Tugas → Dari teks tentang klub malam di Jakarta di bawah ini, tuliskan setiap kata yang berakhiran "-nya". Sebutkan masing-masing sekali saja, urut menurut kemunculan pertamanya.

Kutipan Dokumen →
Jakarta tak pernah tidur. Ungkapan tersebut muncul selain karena memang banyak penduduknya yang sering bekerja hingga larut malam, juga karena menjamurnya klub malam atau diskotek tempat orang ajojing sampai pagi. Orang Jakarta memang kayak nggak ada capeknya. Pergi pagi pulang pagi hampir tiap hari dilakoni. Setelah weekend baru deh balas dendam tidur seharian.
Tapi ngomongin soal klub malam dan diskotek, ternyata tempat favorit muda-mudi berkumpul dan menikmati musik ini sudah ada sejak tahun 70-an lo! Sejak kala itu hingga sekarang, tempat hiburan ini bahkan termasuk jenis hiburan malam yang legal di banyak kota. Dan Jakarta, tentu saja jadi pionir berdirinya klub malam atau diskotek lain di kota-kota Indonesia. Yang cukup mengejutkan, ternyata ayah dari aktris sekaligus model Atiqah Hasiholan adalah sosok yang begitu berjasa di balik berdirinya bisnis hiburan malam di Jakarta, Guys~ Simak, yuk, gimana wujud diskotek dan klub malam pertama di Jakarta dulu!

Data yang Diberikan →
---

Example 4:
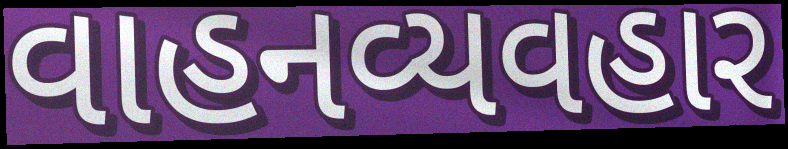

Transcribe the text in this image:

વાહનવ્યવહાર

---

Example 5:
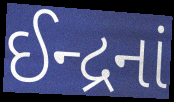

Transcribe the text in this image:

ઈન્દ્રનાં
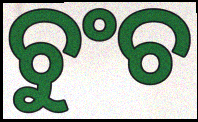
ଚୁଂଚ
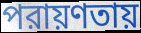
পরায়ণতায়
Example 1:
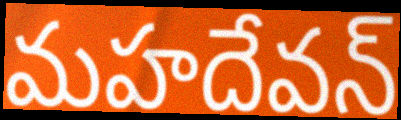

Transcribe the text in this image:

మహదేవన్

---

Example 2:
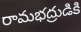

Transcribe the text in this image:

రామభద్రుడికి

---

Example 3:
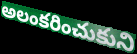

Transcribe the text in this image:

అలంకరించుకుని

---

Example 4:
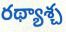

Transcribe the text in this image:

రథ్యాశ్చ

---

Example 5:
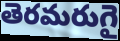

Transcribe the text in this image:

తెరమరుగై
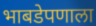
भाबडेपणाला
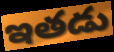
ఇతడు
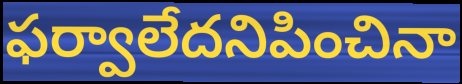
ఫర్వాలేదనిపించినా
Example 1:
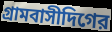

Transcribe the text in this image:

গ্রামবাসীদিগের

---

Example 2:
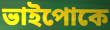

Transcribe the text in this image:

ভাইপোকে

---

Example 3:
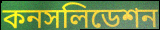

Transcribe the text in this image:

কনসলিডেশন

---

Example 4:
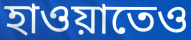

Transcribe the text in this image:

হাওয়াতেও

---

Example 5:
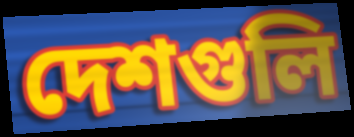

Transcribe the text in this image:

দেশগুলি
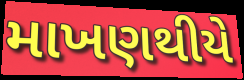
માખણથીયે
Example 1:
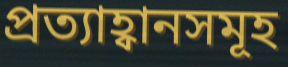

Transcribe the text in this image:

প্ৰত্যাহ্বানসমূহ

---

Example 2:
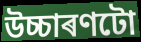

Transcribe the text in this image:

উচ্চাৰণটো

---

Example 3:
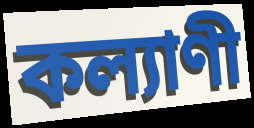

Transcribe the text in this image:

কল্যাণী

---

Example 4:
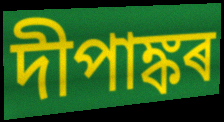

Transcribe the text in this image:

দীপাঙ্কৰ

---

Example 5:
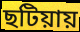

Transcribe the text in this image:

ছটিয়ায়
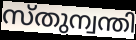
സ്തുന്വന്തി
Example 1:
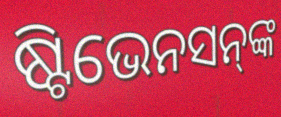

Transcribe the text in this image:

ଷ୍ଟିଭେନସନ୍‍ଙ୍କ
* * *
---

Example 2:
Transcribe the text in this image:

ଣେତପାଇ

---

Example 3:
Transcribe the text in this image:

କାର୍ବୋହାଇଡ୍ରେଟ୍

Hasil Jawaban → penduduknya, menjamurnya, capeknya, berdirinya